Welcome

View The Changes On Any Time

Wednesday, January 25, 2012

Not enough space to save the flavour



There is a Sri Lankan movie 'Machan' by Italian director Uberto Pasolini based on a true incident: a fake Sri Lankan national handball team tricked its way into a German tournament and vanished after the game. The slum dwellers' only hope for a better life was emigration and they succeeded in crossing the borders in this manner without any hassles. The film had its premiere at the Venice Film Festival in 2008, where it received a standing ovation. The film could entice the audience with a rendering of the pathos of the down trodden, and won many accolades nationally and internationally, including the Audience Award at the Kerala International Film festival, 2008.

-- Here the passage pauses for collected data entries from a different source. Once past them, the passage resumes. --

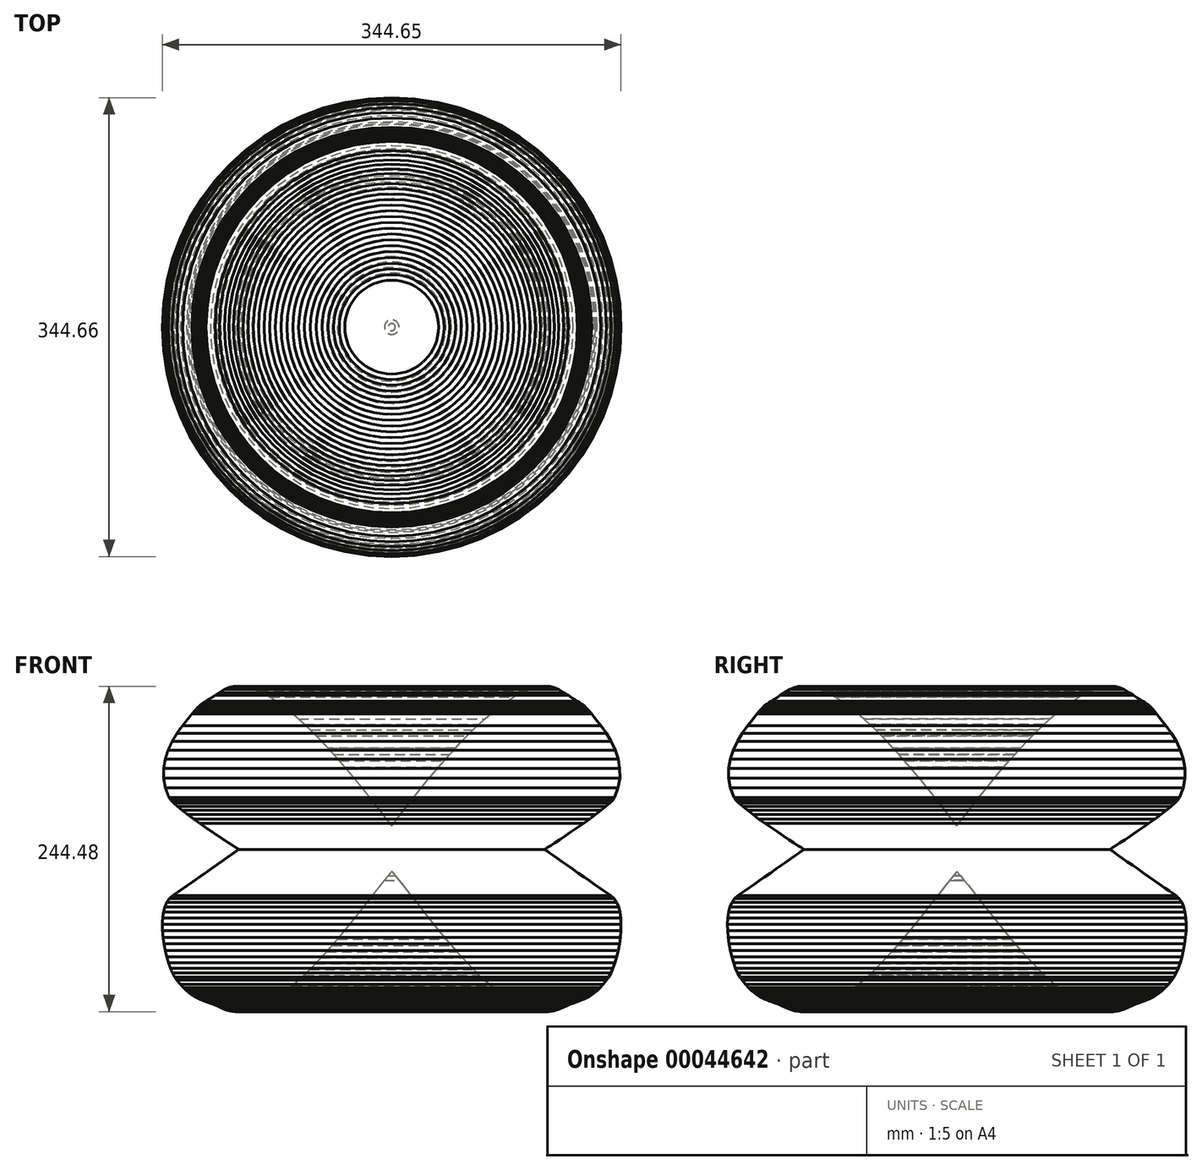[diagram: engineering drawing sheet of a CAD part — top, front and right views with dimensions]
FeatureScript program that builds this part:
annotation { "Feature Type Name" : "Feature", "Feature Type Description" : "" }
export const myFeature = defineFeature(function(context is Context, id is Id, definition is map)
    precondition{}
    {
        {
            var Q0;
            Q0=qCreatedBy(makeId("Front.planeOp"),FACE);
            var sketch = newSketch(context, id + "F0", { "sketchPlane" : qUnion([Q0])});
            skLineSegment(sketch, "E0", {"start": v(-86.16, 17.32) * mm, "end": v(-83.34, 21.03) * mm});
            skLineSegment(sketch, "E1", {"start": v(-83.34, 21.03) * mm, "end": v(-80.33, 24.97) * mm});
            skLineSegment(sketch, "E2", {"start": v(-80.33, 24.97) * mm, "end": v(-77.15, 29.11) * mm});
            skLineSegment(sketch, "E3", {"start": v(-77.15, 29.11) * mm, "end": v(-73.8, 33.43) * mm});
            skLineSegment(sketch, "E4", {"start": v(-73.8, 33.43) * mm, "end": v(-70.3, 37.9) * mm});
            skLineSegment(sketch, "E5", {"start": v(-70.3, 37.9) * mm, "end": v(-66.66, 42.47) * mm});
            skLineSegment(sketch, "E6", {"start": v(-66.66, 42.47) * mm, "end": v(-62.9, 47.16) * mm});
            skLineSegment(sketch, "E7", {"start": v(-62.9, 47.16) * mm, "end": v(-59, 51.9) * mm});
            skLineSegment(sketch, "E8", {"start": v(-59, 51.9) * mm, "end": v(-55.02, 56.7) * mm});
            skLineSegment(sketch, "E9", {"start": v(-55.02, 56.7) * mm, "end": v(-50.93, 61.52) * mm});
            skLineSegment(sketch, "E10", {"start": v(-50.93, 61.52) * mm, "end": v(-46.76, 66.33) * mm});
            skLineSegment(sketch, "E11", {"start": v(-46.76, 66.33) * mm, "end": v(-42.52, 71.1) * mm});
            skLineSegment(sketch, "E12", {"start": v(-42.52, 71.1) * mm, "end": v(-38.22, 75.82) * mm});
            skLineSegment(sketch, "E13", {"start": v(-38.22, 75.82) * mm, "end": v(-33.87, 80.45) * mm});
            skLineSegment(sketch, "E14", {"start": v(-33.87, 80.45) * mm, "end": v(-29.49, 84.97) * mm});
            skLineSegment(sketch, "E15", {"start": v(-29.49, 84.97) * mm, "end": v(-25.08, 89.36) * mm});
            skLineSegment(sketch, "E16", {"start": v(-25.08, 89.36) * mm, "end": v(-20.66, 93.58) * mm});
            skLineSegment(sketch, "E17", {"start": v(-20.66, 93.58) * mm, "end": v(-16.23, 97.62) * mm});
            skLineSegment(sketch, "E18", {"start": v(-16.23, 97.62) * mm, "end": v(-11.82, 101.44) * mm});
            skLineSegment(sketch, "E19", {"start": v(-11.82, 101.44) * mm, "end": v(-7.42, 105.03) * mm});
            skLineSegment(sketch, "E20", {"start": v(-7.42, 105.03) * mm, "end": v(-3.06, 108.35) * mm});
            skLineSegment(sketch, "E21", {"start": v(-3.06, 108.35) * mm, "end": v(1.26, 111.37) * mm});
            skLineSegment(sketch, "E22", {"start": v(1.26, 111.37) * mm, "end": v(5.52, 114.08) * mm});
            skLineSegment(sketch, "E23", {"start": v(5.52, 114.08) * mm, "end": v(9.71, 116.45) * mm});
            skLineSegment(sketch, "E24", {"start": v(9.71, 116.45) * mm, "end": v(13.83, 118.45) * mm});
            skLineSegment(sketch, "E25", {"start": v(13.83, 118.45) * mm, "end": v(17.85, 120.05) * mm});
            skLineSegment(sketch, "E26", {"start": v(17.85, 120.05) * mm, "end": v(21.77, 121.24) * mm});
            skLineSegment(sketch, "E27", {"start": v(21.77, 121.24) * mm, "end": v(25.58, 121.97) * mm});
            skLineSegment(sketch, "E28", {"start": v(25.58, 121.97) * mm, "end": v(29.27, 122.24) * mm});
            skLineSegment(sketch, "E29", {"start": v(29.27, 122.24) * mm, "end": v(32.81, 122) * mm});
            skLineSegment(sketch, "E30", {"start": v(32.81, 122) * mm, "end": v(36.21, 121.25) * mm});
            skLineSegment(sketch, "E31", {"start": v(36.21, 121.25) * mm, "end": v(39.45, 119.95) * mm});
            skLineSegment(sketch, "E32", {"start": v(39.45, 119.95) * mm, "end": v(43.29, 117.43) * mm});
            skLineSegment(sketch, "E33", {"start": v(43.29, 117.43) * mm, "end": v(46.52, 115.36) * mm});
            skLineSegment(sketch, "E34", {"start": v(46.52, 115.36) * mm, "end": v(49.22, 113.67) * mm});
            skLineSegment(sketch, "E35", {"start": v(49.22, 113.67) * mm, "end": v(51.47, 112.28) * mm});
            skLineSegment(sketch, "E36", {"start": v(51.47, 112.28) * mm, "end": v(53.35, 111.13) * mm});
            skLineSegment(sketch, "E37", {"start": v(53.35, 111.13) * mm, "end": v(54.92, 110.13) * mm});
            skLineSegment(sketch, "E38", {"start": v(54.92, 110.13) * mm, "end": v(56.28, 109.22) * mm});
            skLineSegment(sketch, "E39", {"start": v(56.28, 109.22) * mm, "end": v(57.48, 108.32) * mm});
            skLineSegment(sketch, "E40", {"start": v(57.48, 108.32) * mm, "end": v(58.62, 107.36) * mm});
            skLineSegment(sketch, "E41", {"start": v(58.62, 107.36) * mm, "end": v(59.76, 106.26) * mm});
            skLineSegment(sketch, "E42", {"start": v(59.76, 106.26) * mm, "end": v(60.98, 104.95) * mm});
            skLineSegment(sketch, "E43", {"start": v(60.98, 104.95) * mm, "end": v(62.36, 103.36) * mm});
            skLineSegment(sketch, "E44", {"start": v(62.36, 103.36) * mm, "end": v(63.98, 101.4) * mm});
            skLineSegment(sketch, "E45", {"start": v(63.98, 101.4) * mm, "end": v(65.9, 99.03) * mm});
            skLineSegment(sketch, "E46", {"start": v(65.9, 99.03) * mm, "end": v(68.21, 96.15) * mm});
            skLineSegment(sketch, "E47", {"start": v(68.21, 96.15) * mm, "end": v(71, 92.69) * mm});
            skLineSegment(sketch, "E48", {"start": v(71, 92.69) * mm, "end": v(75.17, 87) * mm});
            skLineSegment(sketch, "E49", {"start": v(75.17, 87) * mm, "end": v(78.84, 80.83) * mm});
            skLineSegment(sketch, "E50", {"start": v(78.84, 80.83) * mm, "end": v(81.85, 74.28) * mm});
            skLineSegment(sketch, "E51", {"start": v(81.85, 74.28) * mm, "end": v(84.03, 67.44) * mm});
            skLineSegment(sketch, "E52", {"start": v(84.03, 67.44) * mm, "end": v(85.21, 60.37) * mm});
            skLineSegment(sketch, "E53", {"start": v(85.21, 60.37) * mm, "end": v(85.24, 53.17) * mm});
            skLineSegment(sketch, "E54", {"start": v(85.24, 53.17) * mm, "end": v(83.94, 45.92) * mm});
            skLineSegment(sketch, "E55", {"start": v(83.94, 45.92) * mm, "end": v(81.15, 38.7) * mm});
            skLineSegment(sketch, "E56", {"start": v(81.15, 38.7) * mm, "end": v(79.84, 36.83) * mm});
            skLineSegment(sketch, "E57", {"start": v(79.84, 36.83) * mm, "end": v(77.65, 34.52) * mm});
            skLineSegment(sketch, "E58", {"start": v(77.65, 34.52) * mm, "end": v(74.7, 31.86) * mm});
            skLineSegment(sketch, "E59", {"start": v(74.7, 31.86) * mm, "end": v(71.12, 28.93) * mm});
            skLineSegment(sketch, "E60", {"start": v(71.12, 28.93) * mm, "end": v(67.07, 25.79) * mm});
            skLineSegment(sketch, "E61", {"start": v(67.07, 25.79) * mm, "end": v(62.66, 22.53) * mm});
            skLineSegment(sketch, "E62", {"start": v(62.66, 22.53) * mm, "end": v(58.03, 19.21) * mm});
            skLineSegment(sketch, "E63", {"start": v(58.03, 19.21) * mm, "end": v(53.32, 15.92) * mm});
            skLineSegment(sketch, "E64", {"start": v(53.32, 15.92) * mm, "end": v(48.66, 12.74) * mm});
            skLineSegment(sketch, "E65", {"start": v(48.66, 12.74) * mm, "end": v(44.19, 9.73) * mm});
            skLineSegment(sketch, "E66", {"start": v(44.19, 9.73) * mm, "end": v(40.03, 6.97) * mm});
            skLineSegment(sketch, "E67", {"start": v(40.03, 6.97) * mm, "end": v(36.33, 4.55) * mm});
            skLineSegment(sketch, "E68", {"start": v(36.33, 4.55) * mm, "end": v(33.22, 2.53) * mm});
            skLineSegment(sketch, "E69", {"start": v(33.22, 2.53) * mm, "end": v(30.83, 1) * mm});
            skLineSegment(sketch, "E70", {"start": v(30.83, 1) * mm, "end": v(29.3, 0.02) * mm});
            skLineSegment(sketch, "E71", {"start": v(29.3, 0.02) * mm, "end": v(28.76, -0.32) * mm});
            skLineSegment(sketch, "E72", {"start": v(28.76, -0.32) * mm, "end": v(29.2, -0.64) * mm});
            skLineSegment(sketch, "E73", {"start": v(29.2, -0.64) * mm, "end": v(30.48, -1.54) * mm});
            skLineSegment(sketch, "E74", {"start": v(30.48, -1.54) * mm, "end": v(32.48, -2.95) * mm});
            skLineSegment(sketch, "E75", {"start": v(32.48, -2.95) * mm, "end": v(35.1, -4.8) * mm});
            skLineSegment(sketch, "E76", {"start": v(35.1, -4.8) * mm, "end": v(38.26, -7.03) * mm});
            skLineSegment(sketch, "E77", {"start": v(38.26, -7.03) * mm, "end": v(41.83, -9.55) * mm});
            skLineSegment(sketch, "E78", {"start": v(41.83, -9.55) * mm, "end": v(45.72, -12.3) * mm});
            skLineSegment(sketch, "E79", {"start": v(45.72, -12.3) * mm, "end": v(49.83, -15.18) * mm});
            skLineSegment(sketch, "E80", {"start": v(49.83, -15.18) * mm, "end": v(54.06, -18.16) * mm});
            skLineSegment(sketch, "E81", {"start": v(54.06, -18.16) * mm, "end": v(58.3, -21.13) * mm});
            skLineSegment(sketch, "E82", {"start": v(58.3, -21.13) * mm, "end": v(62.47, -24.04) * mm});
            skLineSegment(sketch, "E83", {"start": v(62.47, -24.04) * mm, "end": v(66.44, -26.82) * mm});
            skLineSegment(sketch, "E84", {"start": v(66.44, -26.82) * mm, "end": v(70.13, -29.38) * mm});
            skLineSegment(sketch, "E85", {"start": v(70.13, -29.38) * mm, "end": v(73.44, -31.65) * mm});
            skLineSegment(sketch, "E86", {"start": v(73.44, -31.65) * mm, "end": v(76.25, -33.57) * mm});
            skLineSegment(sketch, "E87", {"start": v(76.25, -33.57) * mm, "end": v(78.47, -35.07) * mm});
            skLineSegment(sketch, "E88", {"start": v(78.47, -35.07) * mm, "end": v(80.92, -37.24) * mm});
            skLineSegment(sketch, "E89", {"start": v(80.92, -37.24) * mm, "end": v(82.85, -40.1) * mm});
            skLineSegment(sketch, "E90", {"start": v(82.85, -40.1) * mm, "end": v(84.3, -43.55) * mm});
            skLineSegment(sketch, "E91", {"start": v(84.3, -43.55) * mm, "end": v(85.32, -47.5) * mm});
            skLineSegment(sketch, "E92", {"start": v(85.32, -47.5) * mm, "end": v(85.93, -51.85) * mm});
            skLineSegment(sketch, "E93", {"start": v(85.93, -51.85) * mm, "end": v(86.16, -56.5) * mm});
            skLineSegment(sketch, "E94", {"start": v(86.16, -56.5) * mm, "end": v(86.06, -61.37) * mm});
            skLineSegment(sketch, "E95", {"start": v(86.06, -61.37) * mm, "end": v(85.64, -66.35) * mm});
            skLineSegment(sketch, "E96", {"start": v(85.64, -66.35) * mm, "end": v(84.95, -71.34) * mm});
            skLineSegment(sketch, "E97", {"start": v(84.95, -71.34) * mm, "end": v(84.02, -76.26) * mm});
            skLineSegment(sketch, "E98", {"start": v(84.02, -76.26) * mm, "end": v(82.88, -81) * mm});
            skLineSegment(sketch, "E99", {"start": v(82.88, -81) * mm, "end": v(81.57, -85.46) * mm});
            skLineSegment(sketch, "E100", {"start": v(81.57, -85.46) * mm, "end": v(80.12, -89.56) * mm});
            skLineSegment(sketch, "E101", {"start": v(80.12, -89.56) * mm, "end": v(78.56, -93.2) * mm});
            skLineSegment(sketch, "E102", {"start": v(78.56, -93.2) * mm, "end": v(76.93, -96.26) * mm});
            skLineSegment(sketch, "E103", {"start": v(76.93, -96.26) * mm, "end": v(75.27, -98.68) * mm});
            skLineSegment(sketch, "E104", {"start": v(75.27, -98.68) * mm, "end": v(72.72, -101.67) * mm});
            skLineSegment(sketch, "E105", {"start": v(72.72, -101.67) * mm, "end": v(70.36, -104.22) * mm});
            skLineSegment(sketch, "E106", {"start": v(70.36, -104.22) * mm, "end": v(68.16, -106.36) * mm});
            skLineSegment(sketch, "E107", {"start": v(68.16, -106.36) * mm, "end": v(66.07, -108.15) * mm});
            skLineSegment(sketch, "E108", {"start": v(66.07, -108.15) * mm, "end": v(64.08, -109.65) * mm});
            skLineSegment(sketch, "E109", {"start": v(64.08, -109.65) * mm, "end": v(62.14, -110.89) * mm});
            skLineSegment(sketch, "E110", {"start": v(62.14, -110.89) * mm, "end": v(60.24, -111.93) * mm});
            skLineSegment(sketch, "E111", {"start": v(60.24, -111.93) * mm, "end": v(58.34, -112.82) * mm});
            skLineSegment(sketch, "E112", {"start": v(58.34, -112.82) * mm, "end": v(56.4, -113.6) * mm});
            skLineSegment(sketch, "E113", {"start": v(56.4, -113.6) * mm, "end": v(54.4, -114.35) * mm});
            skLineSegment(sketch, "E114", {"start": v(54.4, -114.35) * mm, "end": v(52.32, -115.1) * mm});
            skLineSegment(sketch, "E115", {"start": v(52.32, -115.1) * mm, "end": v(50.11, -115.9) * mm});
            skLineSegment(sketch, "E116", {"start": v(50.11, -115.9) * mm, "end": v(47.75, -116.79) * mm});
            skLineSegment(sketch, "E117", {"start": v(47.75, -116.79) * mm, "end": v(45.21, -117.84) * mm});
            skLineSegment(sketch, "E118", {"start": v(45.21, -117.84) * mm, "end": v(42.45, -119.1) * mm});
            skLineSegment(sketch, "E119", {"start": v(42.45, -119.1) * mm, "end": v(39.45, -120.6) * mm});
            skLineSegment(sketch, "E120", {"start": v(39.45, -120.6) * mm, "end": v(35.47, -121.7) * mm});
            skLineSegment(sketch, "E121", {"start": v(35.47, -121.7) * mm, "end": v(31.42, -122.24) * mm});
            skLineSegment(sketch, "E122", {"start": v(31.42, -122.24) * mm, "end": v(27.3, -122.24) * mm});
            skLineSegment(sketch, "E123", {"start": v(27.3, -122.24) * mm, "end": v(23.12, -121.73) * mm});
            skLineSegment(sketch, "E124", {"start": v(23.12, -121.73) * mm, "end": v(18.89, -120.74) * mm});
            skLineSegment(sketch, "E125", {"start": v(18.89, -120.74) * mm, "end": v(14.61, -119.3) * mm});
            skLineSegment(sketch, "E126", {"start": v(14.61, -119.3) * mm, "end": v(10.3, -117.44) * mm});
            skLineSegment(sketch, "E127", {"start": v(10.3, -117.44) * mm, "end": v(5.96, -115.18) * mm});
            skLineSegment(sketch, "E128", {"start": v(5.96, -115.18) * mm, "end": v(1.6, -112.55) * mm});
            skLineSegment(sketch, "E129", {"start": v(1.6, -112.55) * mm, "end": v(-2.77, -109.59) * mm});
            skLineSegment(sketch, "E130", {"start": v(-2.77, -109.59) * mm, "end": v(-7.15, -106.32) * mm});
            skLineSegment(sketch, "E131", {"start": v(-7.15, -106.32) * mm, "end": v(-11.53, -102.76) * mm});
            skLineSegment(sketch, "E132", {"start": v(-11.53, -102.76) * mm, "end": v(-15.89, -98.96) * mm});
            skLineSegment(sketch, "E133", {"start": v(-15.89, -98.96) * mm, "end": v(-20.23, -94.93) * mm});
            skLineSegment(sketch, "E134", {"start": v(-20.23, -94.93) * mm, "end": v(-24.55, -90.71) * mm});
            skLineSegment(sketch, "E135", {"start": v(-24.55, -90.71) * mm, "end": v(-28.83, -86.32) * mm});
            skLineSegment(sketch, "E136", {"start": v(-28.83, -86.32) * mm, "end": v(-33.07, -81.8) * mm});
            skLineSegment(sketch, "E137", {"start": v(-33.07, -81.8) * mm, "end": v(-37.26, -77.17) * mm});
            skLineSegment(sketch, "E138", {"start": v(-37.26, -77.17) * mm, "end": v(-41.39, -72.45) * mm});
            skLineSegment(sketch, "E139", {"start": v(-41.39, -72.45) * mm, "end": v(-45.45, -67.69) * mm});
            skLineSegment(sketch, "E140", {"start": v(-45.45, -67.69) * mm, "end": v(-49.44, -62.9) * mm});
            skLineSegment(sketch, "E141", {"start": v(-49.44, -62.9) * mm, "end": v(-53.35, -58.12) * mm});
            skLineSegment(sketch, "E142", {"start": v(-53.35, -58.12) * mm, "end": v(-57.16, -53.37) * mm});
            skLineSegment(sketch, "E143", {"start": v(-57.16, -53.37) * mm, "end": v(-60.88, -48.68) * mm});
            skLineSegment(sketch, "E144", {"start": v(-60.88, -48.68) * mm, "end": v(-64.5, -44.09) * mm});
            skLineSegment(sketch, "E145", {"start": v(-64.5, -44.09) * mm, "end": v(-68, -39.61) * mm});
            skLineSegment(sketch, "E146", {"start": v(-68, -39.61) * mm, "end": v(-71.37, -35.29) * mm});
            skLineSegment(sketch, "E147", {"start": v(-71.37, -35.29) * mm, "end": v(-74.62, -31.14) * mm});
            skLineSegment(sketch, "E148", {"start": v(-74.62, -31.14) * mm, "end": v(-77.73, -27.2) * mm});
            skLineSegment(sketch, "E149", {"start": v(-77.73, -27.2) * mm, "end": v(-80.7, -23.5) * mm});
            skLineSegment(sketch, "E150", {"start": v(-80.7, -23.5) * mm, "end": v(-83.51, -20.05) * mm});
            skLineSegment(sketch, "E151", {"start": v(-83.51, -20.05) * mm, "end": v(-86.16, -16.9) * mm});
            skLineSegment(sketch, "E152", {"start": v(-86.16, -16.9) * mm, "end": v(-86.16, 17.32) * mm});
            skSolve(sketch);
        }
        {
            var Q0;
            Q0=makeQuery(id+"F0.imprint","IMPRINT",FACE,{"disambiguationData":[TD([[makeQuery(id+"F0.imprint","IMPRINT",EDGE,{"derivedFrom":sQuery(id+"F0.wireOp",EDGE,"E0")}),-1.0]])]});
            var Q1;
            Q1=sQuery(id+"F0.wireOp",EDGE,"E152");
            revolve(context, id + "F1", {"entities" : qUnion([Q0]), "axis" : qUnion([Q1]), "revolveType" : RevolveType.FULL});
        }
    });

'Spanish Masala', the latest venture from Lal Jose, Benni P Nayarambalam and Dileep after 'Chandupottu' depicts the story of Charlie (Dileep), a mimicry artist, who decides to vanish after his program with the hope of making it big in Spain. As expected he loses the address and is lost in an alien culture. Charlie, who cannot speak any language other than Malayalam, lands up in a Malayali restaurant by easy luck and gets a job there as a cook. He experiments with varieties of dosa which once catches the attention of senorita Camilla, the only daughter of the former Spanish ambassador to India. On her insistence on eating dosa everyday, he is appointed as the palace chef. The beautiful girl raised by her ayah (Vinaya Prasad) later on falls in love with the ayah's son Rahul (Kunchako Boban). Her father opposes this relation, and Rahul is sent to a far off place. Shortly afterwards comes the news of his death in an accident. Camilla holds her father responsible for Rahul's death, quarrels with him, meets with an accident and loses her eye sight. The winsome Charlie slowly gets a place in the family, the father offers his
daughter's hand in marriage and when everything seemed moving in the right direction, he dies and Rahul makes a miraculous comeback. Everything becomes topsy –turvey after that and what follows leads to the denouement.

Coming back to 'Machan', the story justifies the need for a foreign location whereas in 'Spanish Masala' the story could have taken place anywhere. It is not the first time in Malayalam cinema that a hero in dire need of money is saved by a wealthy heroine (whether she speaks Spanish or not). And in this movie, it's the sheer luck of the audience that the heroine raised by a
Malayalee ayah speaks Malayalam and her household throngs with Malayalee servants! She can understand Malayalam pretty well and almost all the conversations are in the mother tongue; hence the director had no problem with the censor board in releasing this movie as a Malayalam language film!

Lal Jose had a foreigner as heroine in his earlier film 'Oru Arabi katha' where the story demanded the casting, for it's the nativity of the girl that attracts 'Cuba' Mukundan towards her. In 'Spanish Masala', apart from a lighting up her pretty face the nativity of the Spanish actor Daniela has neither significance nor any impact in the narrative. (as the heroines in
Anurag Basu's 'Kites' and Imtiaz Ali's 'Rock star' Daniela is another attractive face with a beautiful smile and a plastic expression). Regarding the title of the movie, if you are expecting a movie on the lines of 'Like Water for Chocolate' where food and the story narration have vital connections you will be heading for disappointment as the only association with food is that the producer (Noushad) and the hero in the film are chefs, and that Dileep makes a few dosas. And for those who have seen Zoya Akthar's 'Zindagi Na Milegi Dobaraa' the Spanish sights may not serve any eye candy either.

The songs look like a deliberate attempt to can the visually impressive Spanish sights (tomatina festival, bull fight, flamingo dance et al) as they are not backed by sensible lyrics to touch the heart strings. The cinematographer seems confused as to where to put the camera, with the end result that there are too many low angle shots with no purpose at all.
Other loose ends in the movie are the heroine's disability; she is blind in the first half of the movie due to a clot from a fall, but inexplicably retrieves eye sight one fine morning! When Rahul is declared dead in an accident, not even his mother demands to see his dead body, and everybody believes the story without blinking. Even the element of suspense in the climax is so
clichéd, one wonders whether to laugh or cry! Other than a few hilarious moments by Dileep the film falls flat on the palate. The director should have realized that an exotic locale alone wouldn't make a good movie.